[Opening Input data section]
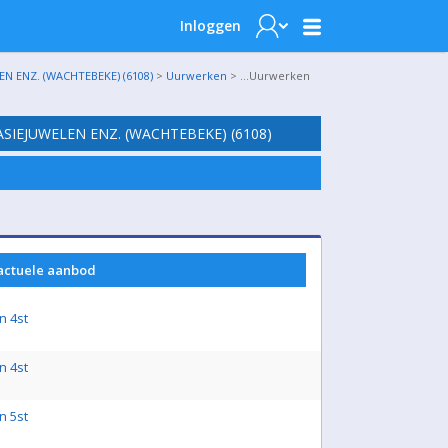
Inloggen
N ENZ. (WACHTEBEKE) (6108)
>
Uurwerken
> …Uurwerken
SIEJUWELEN ENZ. (WACHTEBEKE) (6108)
 actuele aanbod
n 4st
n 4st
n 5st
[Closing Input data section]
# Goal of the exercise
Tell how many lines of the data above contain the word "WACHTEBEKE", giving the number by itself.

# Task result
2